Material to process below:

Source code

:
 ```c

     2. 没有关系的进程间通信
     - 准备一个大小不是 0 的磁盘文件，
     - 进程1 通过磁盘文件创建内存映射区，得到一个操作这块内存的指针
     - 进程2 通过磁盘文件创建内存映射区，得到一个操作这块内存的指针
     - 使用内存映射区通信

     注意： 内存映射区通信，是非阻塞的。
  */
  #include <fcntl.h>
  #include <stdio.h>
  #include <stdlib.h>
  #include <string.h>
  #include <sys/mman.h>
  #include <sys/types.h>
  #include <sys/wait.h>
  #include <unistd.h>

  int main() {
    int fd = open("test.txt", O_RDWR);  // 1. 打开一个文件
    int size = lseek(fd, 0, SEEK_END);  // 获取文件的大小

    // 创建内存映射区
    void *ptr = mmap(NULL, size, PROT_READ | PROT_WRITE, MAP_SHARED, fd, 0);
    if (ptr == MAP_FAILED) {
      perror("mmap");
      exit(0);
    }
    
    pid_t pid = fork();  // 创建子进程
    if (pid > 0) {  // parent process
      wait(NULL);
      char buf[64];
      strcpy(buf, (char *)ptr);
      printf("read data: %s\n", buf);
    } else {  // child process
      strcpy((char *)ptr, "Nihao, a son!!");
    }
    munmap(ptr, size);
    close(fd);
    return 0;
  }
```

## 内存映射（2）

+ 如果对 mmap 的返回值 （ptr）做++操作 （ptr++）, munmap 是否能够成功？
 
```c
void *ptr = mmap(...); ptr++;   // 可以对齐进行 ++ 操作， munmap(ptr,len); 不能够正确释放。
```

End of Material to process.

Problem requirements. For each line above that contains the word "通过磁盘文件创建内存映射区", make a copy.

Task solution.
     - 进程1 通过磁盘文件创建内存映射区，得到一个操作这块内存的指针
     - 进程2 通过磁盘文件创建内存映射区，得到一个操作这块内存的指针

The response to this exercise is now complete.